Not all data is correctly indexed/returned
Using the following RDF/XML data file - http://static.adamretter.org.uk/HHS_Provider_Relief_Fund.rdf.gz
I can't seem to ever get more than 10 results back from querying it with SPARQL in eXist-db:
xquery version "3.1";
import module namespace sparql = "http://exist-db.org/xquery/sparql";
let $query1 := '
PREFIX ds: <https://data.cdc.gov/resource/kh8y-3es6/>
PREFIX xsd: <http://www.w3.org/2001/XMLSchema#>
SELECT (count(DISTINCT ?state) as ?count)
WHERE {
?provider ds:state ?state
}
'
return
sparql:query($query1)
returns the count of 10, i.e.:
<sparql xmlns="http://www.w3.org/2005/sparql-results#">
<head>
<variable name="count"/>
</head>
<results>
<result>
<binding name="count">
<literal datatype="http://www.w3.org/2001/XMLSchema#integer">10</literal>
</binding>
</result>
</results>
</sparql>
However the XQuery on RDF/XML shows that the result should actually be 55:
count(distinct-values(doc("/db/hhs-provider/hhs-provider.rdf")//*:state/string(.)))

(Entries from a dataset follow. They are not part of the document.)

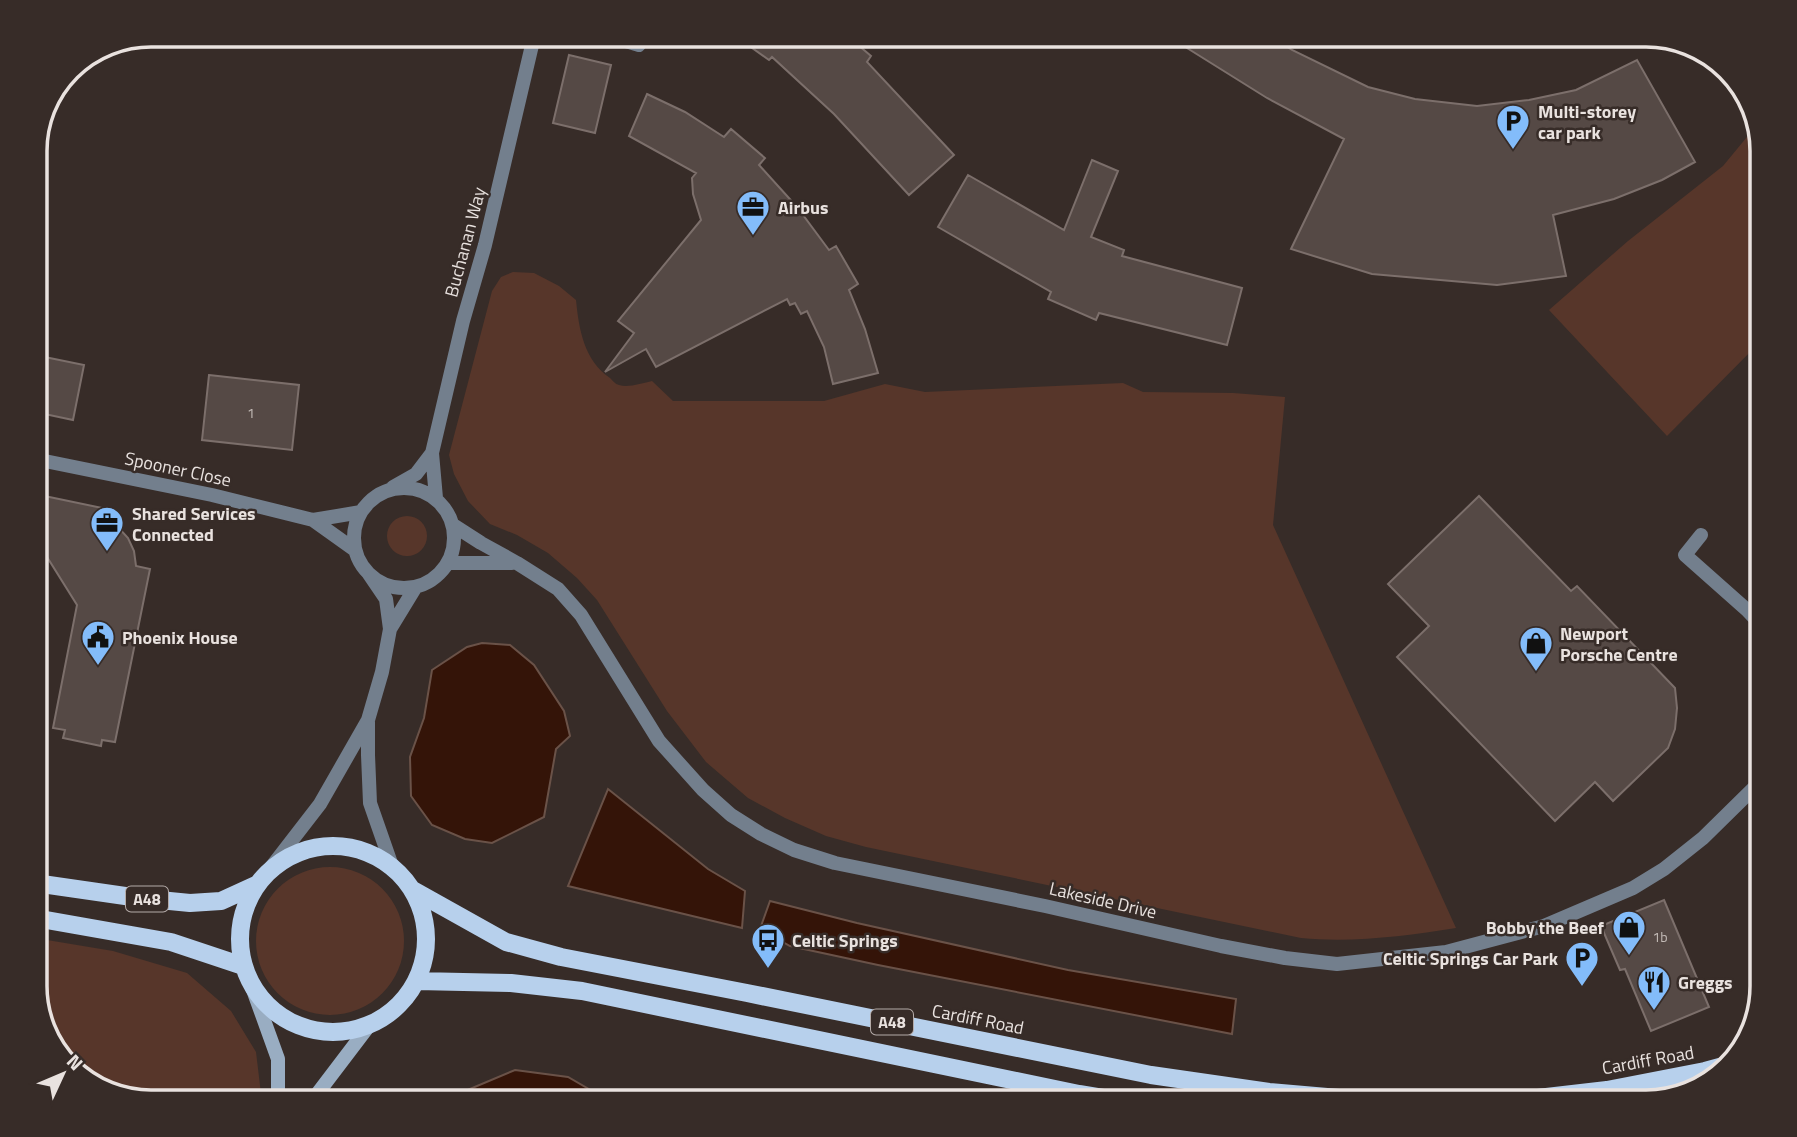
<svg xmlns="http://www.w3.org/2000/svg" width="1797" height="1137" font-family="'Titillium Web',sans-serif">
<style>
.green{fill:#57362a}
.water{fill:#341408;stroke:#6a5248;stroke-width:2}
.building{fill:#554945;stroke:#7c6f6b;stroke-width:2}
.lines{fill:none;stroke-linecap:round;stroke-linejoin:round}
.street{stroke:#737f8d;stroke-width:14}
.secondary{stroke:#99adc2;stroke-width:14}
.primary{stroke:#b7d0ec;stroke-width:18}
.labels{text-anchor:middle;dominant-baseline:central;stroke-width:5;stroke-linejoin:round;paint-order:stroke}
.number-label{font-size:14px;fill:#c4bcb8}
.shield{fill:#372c28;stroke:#b4aba8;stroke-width:2}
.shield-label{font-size:16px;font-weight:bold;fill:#e9e2df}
.poi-label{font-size:18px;font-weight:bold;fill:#e9e2df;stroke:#372c28;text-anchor:start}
.street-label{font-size:18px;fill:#e9e2df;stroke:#372c28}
.rim{fill:none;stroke:#e9e2df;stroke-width:3.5}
</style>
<rect width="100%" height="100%" fill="#372c28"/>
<path class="green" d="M1756 126 1762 144V340L1667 436 1549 310 1628 241 1723 166Z
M513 272 534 273 559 286 576 300C579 330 584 360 610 378 613 381 615 384 619 385 628 388 643 383 652 381L673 401H824L885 384 925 392 1123 383 1143 392 1233 393 1285 397 1273 525 1456 928C1405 936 1353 943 1301 938L866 847 826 836 785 818 748 798 706 762 667 711 597 600 577 578 548 553 517 535 490 524 468 501 454 474 449 455 492 291 501 277Z
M387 536a20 20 0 1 1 40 0a20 20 0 1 1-40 0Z
M256 941a74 74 0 1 1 148 0a74 74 0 1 1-148 0Z
M35 938 113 951 187 973 231 1011 256 1052 262 1102H152L87 1083 51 1044 35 993Z"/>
<path class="water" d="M482 643 510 645 534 665 564 711 570 736 556 749 544 817 492 843 465 839 432 825 411 796 410 757 424 718 432 670 467 647Z
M608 789 708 869 745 891 742 928 568 886Z
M770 901 857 923 1068 970 1236 999 1232 1034 878 965 790 946 760 929Z
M515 1070 568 1077 611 1102H439Z"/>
<path class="building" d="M1272 37 1292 50 1368 87 1415 99 1477 106 1529 100 1576 90 1637 60 1695 162 1662 180 1614 199 1553 215 1566 276 1497 285 1372 274 1291 249 1344 139 1267 98 1171 38Z
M851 39 871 56 867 62 954 155 909 195 834 114 772 57 769 60 741 40Z
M569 55 611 65 595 133 553 123Z
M647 94 685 112 724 137 731 129 765 158 759 165 797 207 829 250 836 246 858 284 849 290 865 329 878 373 833 384 824 347 807 311 801 314 795 303 790 305 787 299 656 367 646 349 605 372 634 333 618 321 701 220 693 194 692 178 696 173 629 136Z
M1092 160 1118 171 1091 237 1124 250 1122 256 1242 288 1227 345 1099 313 1096 320 1048 299 1051 292 938 227 968 175 1064 230Z
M35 355 84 365 73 420 35 412Z
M209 375 299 385 292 450 202 440Z
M35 494 107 509 105 520 118 527 128 538 134 551 136 566 150 569 115 742 102 740 101 746 63 738 65 730 53 728 77 605 47 557 35 555Z
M1479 496 1571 591 1577 586 1675 688 1677 708 1675 729 1668 748 1613 801 1595 782 1555 821 1397 657 1429 626 1388 584Z
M1664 900 1709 1007 1651 1031 1625 969 1620 970 1601 926Z"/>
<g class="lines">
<path class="street" d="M626 41 639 45
M35 459 212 495 313 520 355 550
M393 487 416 474 432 453
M354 538a50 50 0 1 1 100 0a50 50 0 1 1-100 0Z
M436 498 432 453 463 321 485 245 533 41
M313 520 361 512
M453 525 481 543 517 563 558 589 581 615 659 741 703 790 731 815 761 834 794 850 835 863 1045 906 1221 946 1285 958 1337 964 1446 952 1544 926 1633 888 1664 869 1703 838 1762 780
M1701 535 1685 555 1747 610 1762 626
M448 563H512
M390 629 415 588
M368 722V755L370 803 392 866
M269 870 320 804 368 720 382 672 390 629 386 599 369 574"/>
<path class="secondary" d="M252 987 278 1059V1102
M311 1102 368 1027"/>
<path class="primary" d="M240 939a93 93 0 1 1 186 0a93 93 0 1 1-186 0Z
M35 883 139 898 190 903 221 901 256 885
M413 890 506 942 561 957 747 993 1151 1075 1269 1092 1385 1102
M35 918 171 942 243 966
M417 981 511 983 582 991 1079 1094 1127 1102
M1409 1102 1529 1099 1607 1090 1705 1071 1727 1065"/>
</g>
<defs>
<symbol id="parking-pin" viewBox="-11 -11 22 30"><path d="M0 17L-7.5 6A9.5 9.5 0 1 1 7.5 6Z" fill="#83bcfa" stroke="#372c28"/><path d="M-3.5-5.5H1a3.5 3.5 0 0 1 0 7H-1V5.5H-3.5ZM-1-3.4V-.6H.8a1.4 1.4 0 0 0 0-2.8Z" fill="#111"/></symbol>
<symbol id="office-pin" viewBox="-11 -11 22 30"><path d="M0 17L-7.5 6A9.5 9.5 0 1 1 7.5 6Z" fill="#83bcfa" stroke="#372c28"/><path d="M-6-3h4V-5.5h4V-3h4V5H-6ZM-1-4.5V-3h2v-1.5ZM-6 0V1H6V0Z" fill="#111"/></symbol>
<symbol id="civic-pin" viewBox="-11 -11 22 30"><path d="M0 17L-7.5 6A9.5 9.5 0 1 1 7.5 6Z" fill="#83bcfa" stroke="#372c28"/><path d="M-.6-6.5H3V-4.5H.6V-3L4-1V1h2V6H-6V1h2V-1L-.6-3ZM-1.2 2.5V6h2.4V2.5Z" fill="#111"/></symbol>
<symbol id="shop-pin" viewBox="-11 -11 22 30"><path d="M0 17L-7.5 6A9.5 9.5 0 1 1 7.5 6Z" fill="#83bcfa" stroke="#372c28"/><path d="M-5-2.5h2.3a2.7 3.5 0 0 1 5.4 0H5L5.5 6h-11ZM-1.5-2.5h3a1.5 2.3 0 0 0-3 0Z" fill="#111"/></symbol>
<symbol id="bus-pin" viewBox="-11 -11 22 30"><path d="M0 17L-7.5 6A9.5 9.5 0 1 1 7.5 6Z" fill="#83bcfa" stroke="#372c28"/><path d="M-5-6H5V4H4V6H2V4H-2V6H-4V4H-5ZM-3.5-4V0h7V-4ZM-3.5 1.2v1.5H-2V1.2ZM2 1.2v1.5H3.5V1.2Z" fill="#111"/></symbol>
<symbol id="restaurant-pin" viewBox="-11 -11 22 30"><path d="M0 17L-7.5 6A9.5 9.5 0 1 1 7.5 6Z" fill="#83bcfa" stroke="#372c28"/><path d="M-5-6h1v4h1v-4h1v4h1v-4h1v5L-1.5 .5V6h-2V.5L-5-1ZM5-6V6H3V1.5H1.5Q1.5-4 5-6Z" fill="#111"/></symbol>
</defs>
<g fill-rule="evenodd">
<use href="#parking-pin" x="1494" y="102" width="38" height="52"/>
<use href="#office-pin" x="734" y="188" width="38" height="52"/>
<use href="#office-pin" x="88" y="504" width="38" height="52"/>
<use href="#civic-pin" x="79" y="618" width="38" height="52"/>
<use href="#shop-pin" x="1517" y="624" width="38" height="52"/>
<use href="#shop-pin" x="1610" y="908" width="38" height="52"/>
<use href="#bus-pin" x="749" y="921" width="38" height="52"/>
<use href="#parking-pin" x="1563" y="939" width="38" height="52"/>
<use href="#restaurant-pin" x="1635" y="963" width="38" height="52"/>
</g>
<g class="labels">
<g class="number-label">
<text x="251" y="412">1</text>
<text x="1660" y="936">1b</text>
</g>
<g class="shield">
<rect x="126" y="886.5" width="42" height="25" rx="5"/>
<rect x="871" y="1009.5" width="42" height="25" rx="5"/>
</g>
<g class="shield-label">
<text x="147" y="899">A48</text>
<text x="892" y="1022">A48</text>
</g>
<g class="poi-label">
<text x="1538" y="111">Multi-storey<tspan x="1538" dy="21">car park</tspan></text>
<text x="778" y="207">Airbus</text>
<text x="132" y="513">Shared Services<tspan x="132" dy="21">Connected</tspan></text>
<text x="1560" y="633">Newport<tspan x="1560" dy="21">Porsche Centre</tspan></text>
<text x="122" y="637">Phoenix House</text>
<text x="1604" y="927" text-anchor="end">Bobby the Beef</text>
<text x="792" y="940">Celtic Springs</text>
<text x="1558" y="958" text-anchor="end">Celtic Springs Car Park</text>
<text x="1678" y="982">Greggs</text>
</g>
<g class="street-label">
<text transform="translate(465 242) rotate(-75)">Buchanan Way</text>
<text transform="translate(178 469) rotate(12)">Spooner Close</text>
<text transform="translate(1103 900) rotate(13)">Lakeside Drive</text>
<text transform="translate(978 1019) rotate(11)">Cardiff Road</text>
<text transform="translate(1648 1060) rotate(-10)">Cardiff Road</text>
</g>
</g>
<path d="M0 0H1797V1137H0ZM151 47H1646A104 104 0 0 1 1750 151V986A104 104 0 0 1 1646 1090H151A104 104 0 0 1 47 986V151A104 104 0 0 1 151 47Z" fill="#372c28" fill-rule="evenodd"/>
<path class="rim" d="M151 47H1646A104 104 0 0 1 1750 151V986A104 104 0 0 1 1646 1090H151A104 104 0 0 1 47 986V151A104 104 0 0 1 151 47Z"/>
<g transform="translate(63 1074) rotate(46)" stroke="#372c28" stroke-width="5" paint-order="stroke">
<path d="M0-5L12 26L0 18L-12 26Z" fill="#e9e2df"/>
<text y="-10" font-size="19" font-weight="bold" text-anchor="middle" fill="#e9e2df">N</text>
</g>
</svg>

The result from the SPARQL query (10) is wrong, the XQuery result of 55 is correct.
I also decided to test this directly with TDB from Apache Jena 3.15.0
I loaded the data:
$ bin/tdbloader --loc=/tmp/tdb /tmp/HHS_Provider_Relief_Fund.rd
...
** Completed: 1,471,085 triples loaded in 18.07 seconds [Rate: 81,396.84 per second]
I created the SPARQL file /tmp/states.sparql:
PREFIX ds: <https://data.cdc.gov/resource/kh8y-3es6/>
PREFIX xsd: <http://www.w3.org/2001/XMLSchema#>
SELECT (count(DISTINCT ?state) as ?count)
WHERE {
?provider ds:state ?state
}
I then executed the SPARQL query:
$ bin/tdbquery --loc=/tmp/tdb --file /tmp/states.sparql
---------
| count |
=========
| 55 |
---------
So using TDB directly returns the correct result - therefore I have to suspect some bug somewhere in the exist-sparql module.